Referrals of patients having chemotherapy will likely grow as the number of patients increases and considering that many of the newer classes of chemotherapy drugs also have a spectrum of cardiotoxic effects. A valuable aspect of Wells’ work is that it may open a pathway for Nuclear Cardiology practitioners to bridge the gap between their serial EF values previously obtained with planar cameras and the possibility of performing all future serial RNV studies as SPECT RNV with solid state cameras.

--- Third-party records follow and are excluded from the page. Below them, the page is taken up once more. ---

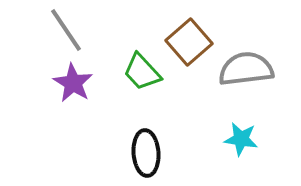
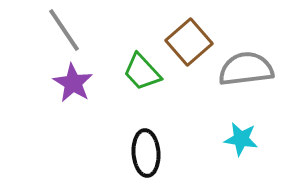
gray line: moved 2 px left
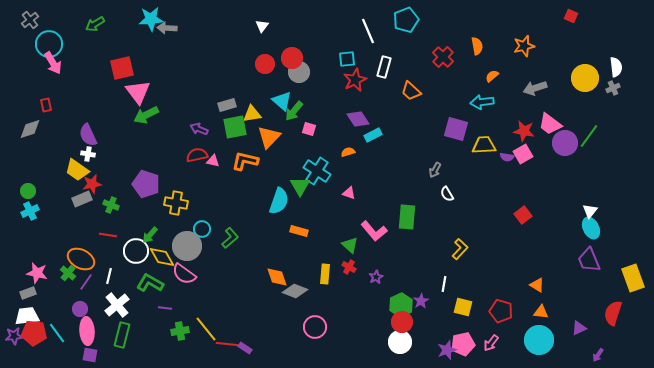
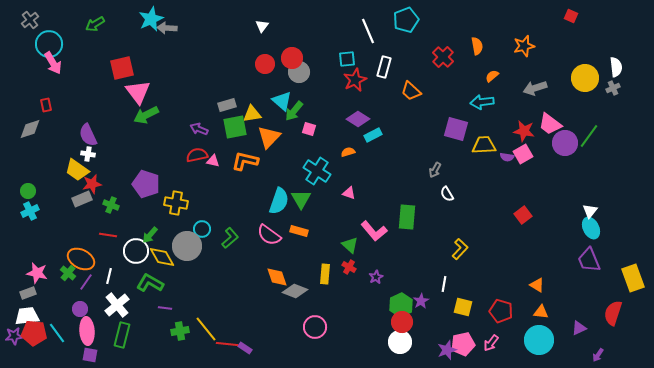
cyan star at (151, 19): rotated 20 degrees counterclockwise
purple diamond at (358, 119): rotated 25 degrees counterclockwise
green triangle at (300, 186): moved 1 px right, 13 px down
pink semicircle at (184, 274): moved 85 px right, 39 px up
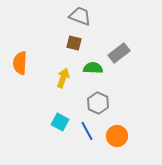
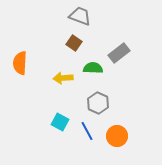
brown square: rotated 21 degrees clockwise
yellow arrow: rotated 114 degrees counterclockwise
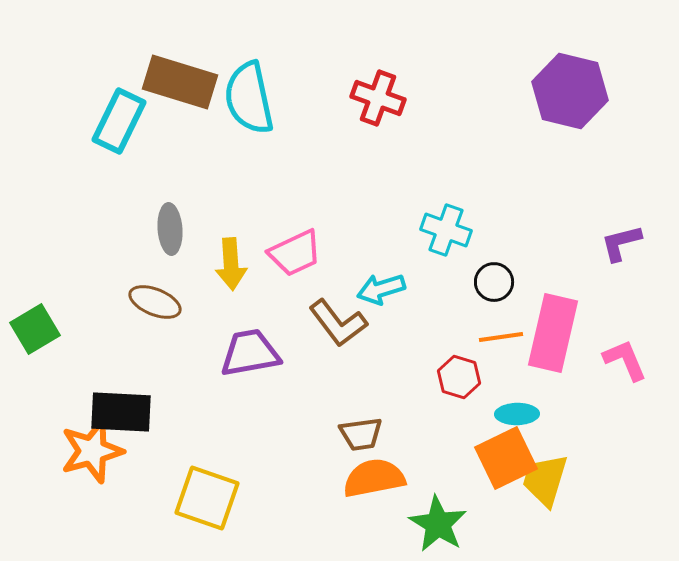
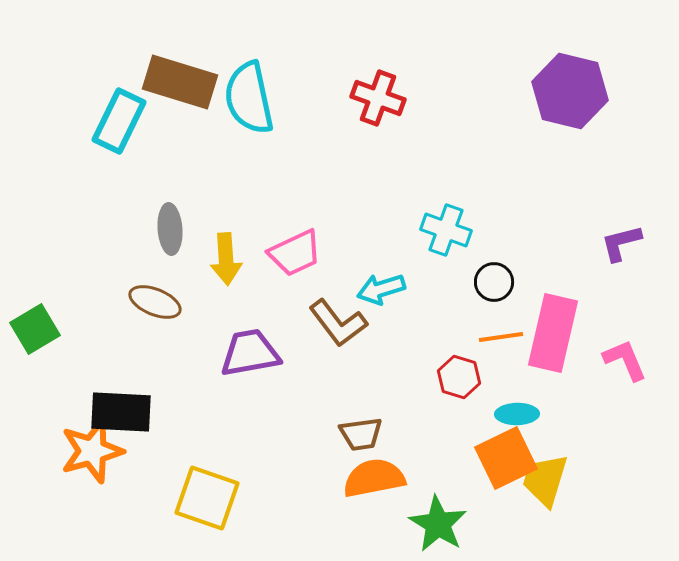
yellow arrow: moved 5 px left, 5 px up
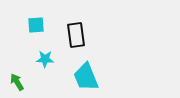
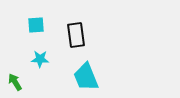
cyan star: moved 5 px left
green arrow: moved 2 px left
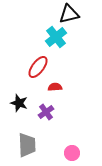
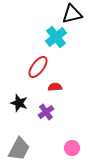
black triangle: moved 3 px right
gray trapezoid: moved 8 px left, 4 px down; rotated 30 degrees clockwise
pink circle: moved 5 px up
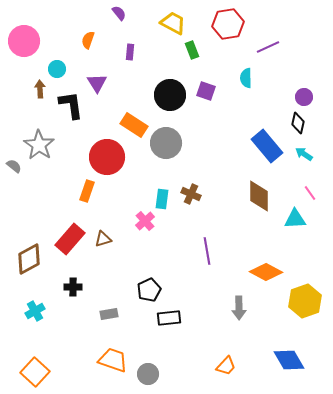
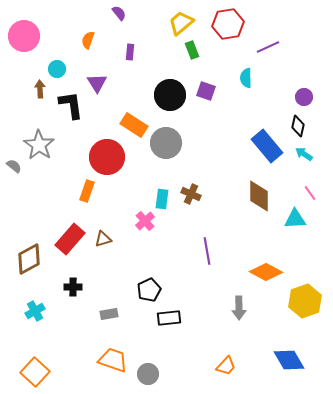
yellow trapezoid at (173, 23): moved 8 px right; rotated 68 degrees counterclockwise
pink circle at (24, 41): moved 5 px up
black diamond at (298, 123): moved 3 px down
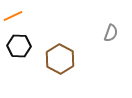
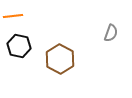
orange line: rotated 18 degrees clockwise
black hexagon: rotated 10 degrees clockwise
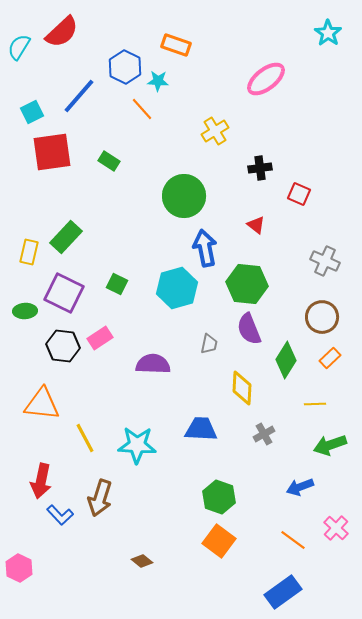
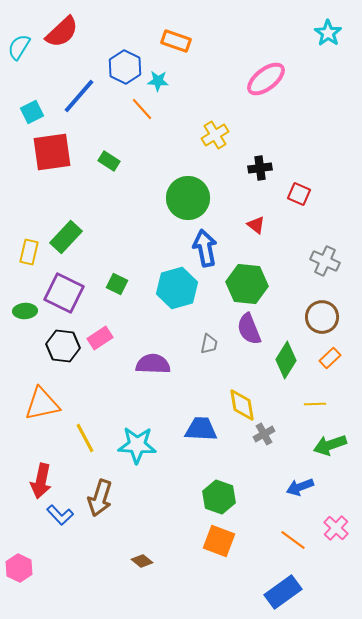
orange rectangle at (176, 45): moved 4 px up
yellow cross at (215, 131): moved 4 px down
green circle at (184, 196): moved 4 px right, 2 px down
yellow diamond at (242, 388): moved 17 px down; rotated 12 degrees counterclockwise
orange triangle at (42, 404): rotated 18 degrees counterclockwise
orange square at (219, 541): rotated 16 degrees counterclockwise
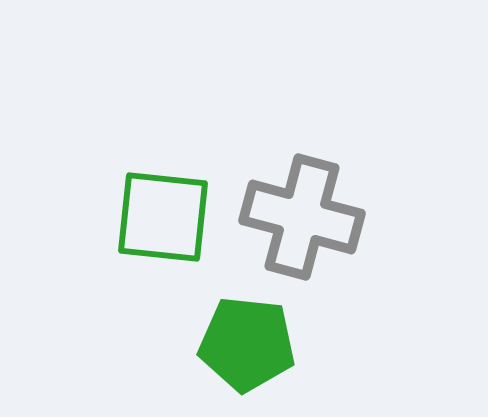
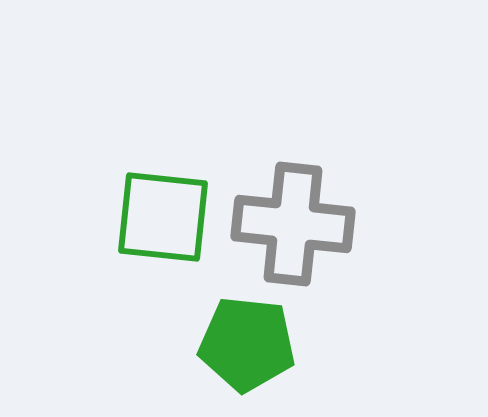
gray cross: moved 9 px left, 7 px down; rotated 9 degrees counterclockwise
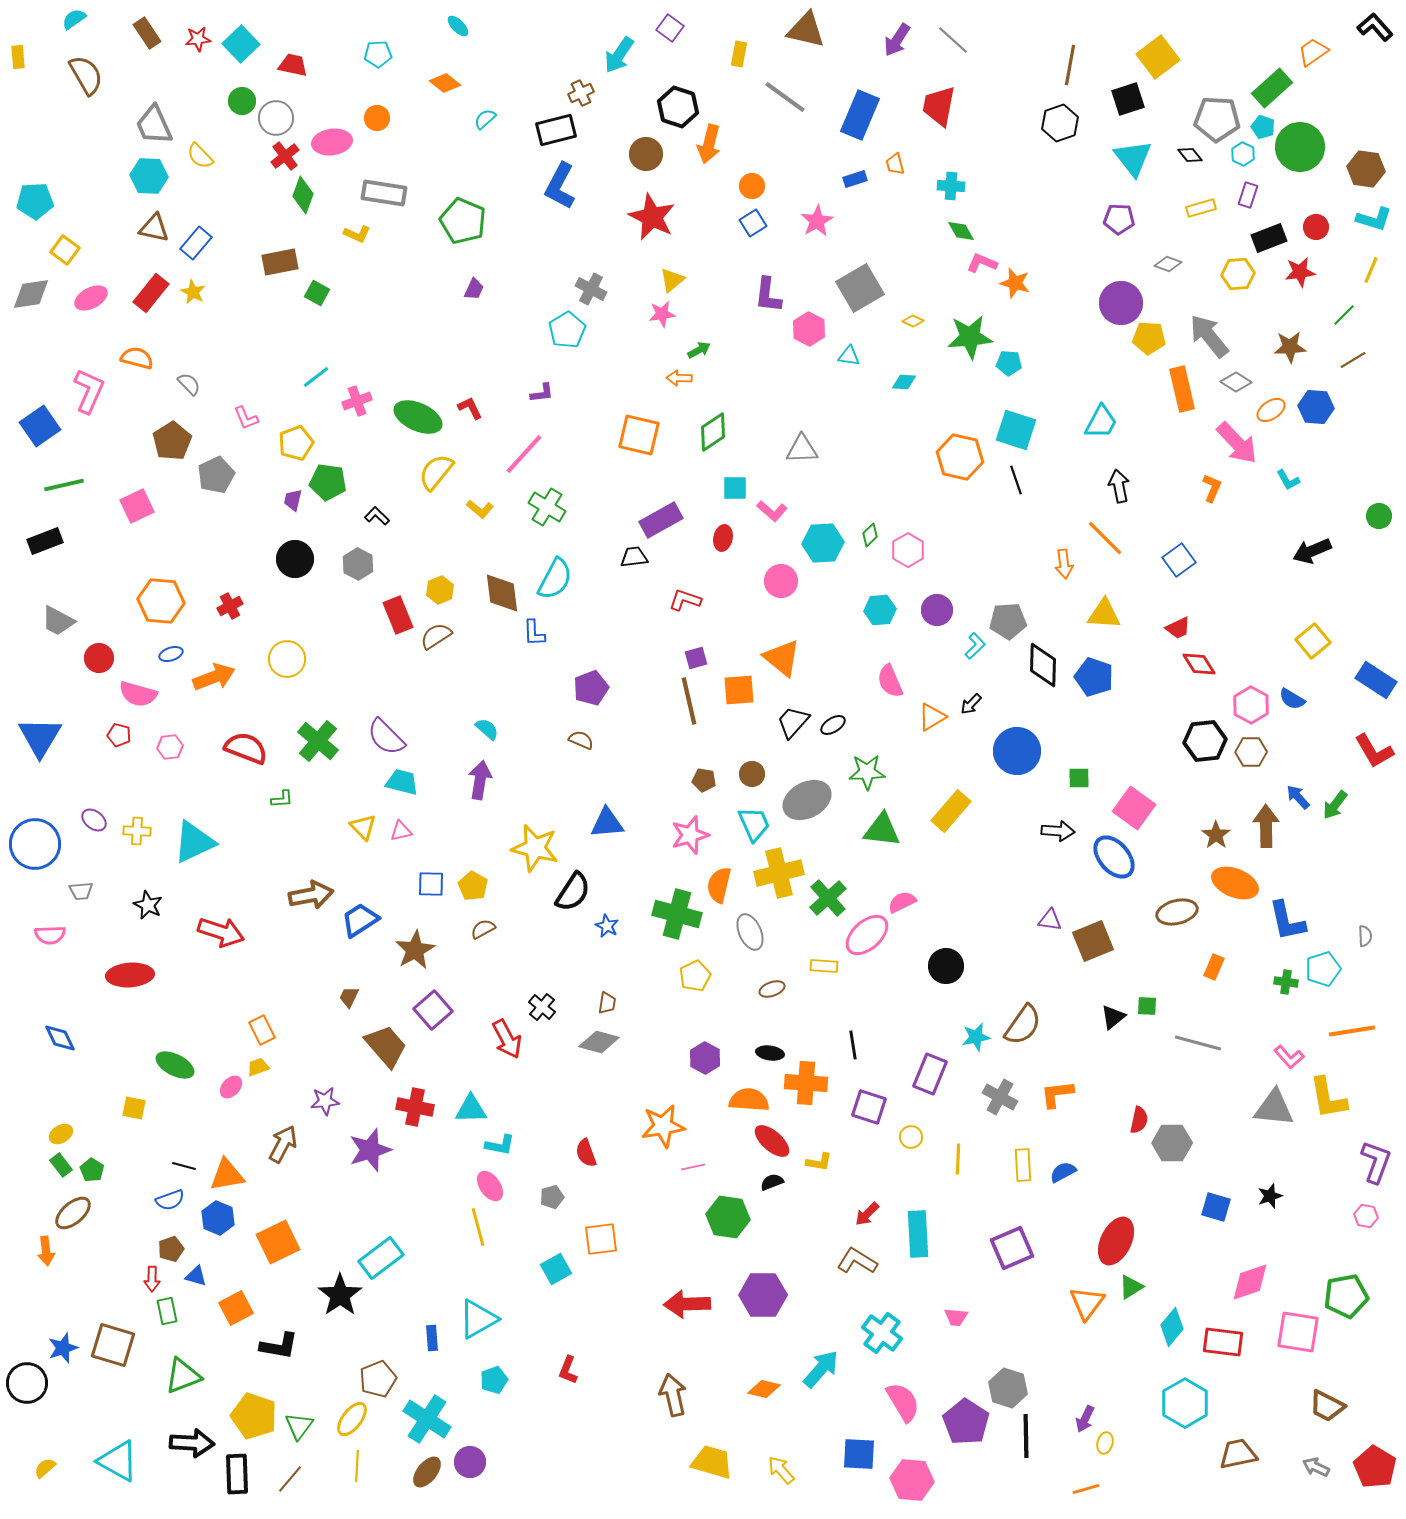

The work of Wells et al also leads us to reflect that while the reproducibility of these methods (with standard errors of 4-5%) in a controlled research setting appears to be just adequate for monitoring chemotherapy, the consequences of spurious error in this setting are potentially quite serious. That there are no corroborating clinical manifestations imposes demands on a method being considered as a replacement to an established technique that is very robust in average clinical laboratories. As we integrate newer technologies, this may be a good time to further develop new study designs and to critically evaluate the accuracy, reproducibility, and robustness of the various methods of following patients having chemotherapy and to reevaluate the appropriateness of all EF methods.